“Continuiamo a credere che sia possibile trovare una soluzione alla crisi in Venezuela solo portando sia il governo sia l’opposizione al tavolo dei negoziati altrimenti ci sarà il cambio di regime che l’Occidente tanto brama. Non c’è un solo Paese dove la vita sia migliorata in seguito a un cambio di regime”, lo ha detto il ministro degli Esteri russo Serghiei Lavrov parlando agli studenti dell’università russo-tagika di Dushanbe.
Dopo aver lavorato per tutto il fine settimana per giungere a una mediazione internazionale che sbloccasse la crisi, Mosca resta spiazzata per il riconoscimento di Juan Guaidò come presidente ad interim del Venezuela da parte di molti Paesi dell’Unione Europea. Ieri mattina, la prima reazione da parte del portavoce del Cremlino, Dmitry Peskov, alla mossa dei paesi dell’Ue era stata questa: “Qualsiasi soluzione alla crisi politica interna del Venezuela è possibile facendo decidere i venezuelani stessi”.

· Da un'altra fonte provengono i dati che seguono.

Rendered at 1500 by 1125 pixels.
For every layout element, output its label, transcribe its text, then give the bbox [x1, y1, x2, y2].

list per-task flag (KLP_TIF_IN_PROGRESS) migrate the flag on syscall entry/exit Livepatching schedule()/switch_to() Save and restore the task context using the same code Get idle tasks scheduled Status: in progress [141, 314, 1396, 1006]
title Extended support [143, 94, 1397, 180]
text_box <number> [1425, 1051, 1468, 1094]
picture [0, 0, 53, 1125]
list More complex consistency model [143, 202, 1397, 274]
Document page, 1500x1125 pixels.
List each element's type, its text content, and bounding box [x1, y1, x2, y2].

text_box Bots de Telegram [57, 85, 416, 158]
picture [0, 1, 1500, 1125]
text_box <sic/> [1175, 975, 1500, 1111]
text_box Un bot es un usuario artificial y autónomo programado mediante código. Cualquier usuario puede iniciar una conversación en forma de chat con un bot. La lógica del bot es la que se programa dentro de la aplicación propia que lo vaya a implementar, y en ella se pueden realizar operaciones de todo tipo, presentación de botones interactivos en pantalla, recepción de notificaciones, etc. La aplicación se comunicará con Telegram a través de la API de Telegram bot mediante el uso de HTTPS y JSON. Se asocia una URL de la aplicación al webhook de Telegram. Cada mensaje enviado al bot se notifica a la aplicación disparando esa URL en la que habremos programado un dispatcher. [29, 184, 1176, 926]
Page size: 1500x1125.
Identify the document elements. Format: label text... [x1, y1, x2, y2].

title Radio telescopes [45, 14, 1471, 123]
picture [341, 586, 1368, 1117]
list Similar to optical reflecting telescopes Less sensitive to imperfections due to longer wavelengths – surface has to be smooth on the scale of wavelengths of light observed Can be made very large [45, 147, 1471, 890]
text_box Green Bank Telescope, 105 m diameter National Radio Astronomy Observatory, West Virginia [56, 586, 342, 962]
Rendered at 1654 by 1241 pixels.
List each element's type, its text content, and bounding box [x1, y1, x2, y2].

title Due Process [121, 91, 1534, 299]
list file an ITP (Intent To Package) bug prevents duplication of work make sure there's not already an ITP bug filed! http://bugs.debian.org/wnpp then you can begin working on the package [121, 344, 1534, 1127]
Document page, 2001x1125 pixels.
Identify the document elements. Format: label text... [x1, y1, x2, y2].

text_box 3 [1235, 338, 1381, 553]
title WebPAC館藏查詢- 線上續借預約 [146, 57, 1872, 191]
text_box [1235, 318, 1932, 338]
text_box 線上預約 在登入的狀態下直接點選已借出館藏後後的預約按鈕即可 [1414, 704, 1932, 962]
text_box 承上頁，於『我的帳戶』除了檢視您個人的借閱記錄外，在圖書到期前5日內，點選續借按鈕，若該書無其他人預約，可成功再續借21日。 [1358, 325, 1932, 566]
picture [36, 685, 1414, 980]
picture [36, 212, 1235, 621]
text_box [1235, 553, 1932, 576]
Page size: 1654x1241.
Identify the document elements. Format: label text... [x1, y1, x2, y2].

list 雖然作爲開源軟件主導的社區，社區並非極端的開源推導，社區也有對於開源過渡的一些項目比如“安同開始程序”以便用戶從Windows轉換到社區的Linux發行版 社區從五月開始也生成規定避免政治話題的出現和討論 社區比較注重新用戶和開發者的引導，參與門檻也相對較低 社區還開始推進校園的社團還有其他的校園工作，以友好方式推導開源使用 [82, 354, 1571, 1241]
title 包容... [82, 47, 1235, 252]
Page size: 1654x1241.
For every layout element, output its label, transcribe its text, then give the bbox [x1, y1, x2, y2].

L’Italia invece blocca la posizione comune dell’Europa. Il governo gialloverde resta a metà tra Nicolàs Maduro e Juan Guaidò. Ma, di fatto, Roma è il Paese europeo che di più si avvicina all’erede di Ugo Chavez. Tanto che ieri il Presidente della Repubblica Sergio Mattarella è intervenuto sulla questione per invitare il governo a riavvicinarsi agli alleati. Per Mattarella, nella scelta tra “volontà popolare” (Guaidò) e violenza (Maduro) non devono esserci incertezze: l’Italia deve schierarsi al fianco di Stati Uniti, Canada e con gli alleati della Ue a favore del presidente ad interim per chiedere le elezioni anticipate.
Dopo il richiamo del Presidente della Repubblica, Palazzo Chigi nella tarda serata di ieri ha annunciato che “L’Italia appoggia il desiderio del popolo venezuelano di giungere nei tempi più rapidi a nuove elezioni libere e trasparenti, attraverso un percorso pacifico e democratico, nel rispetto del principio di autodeterminazione”.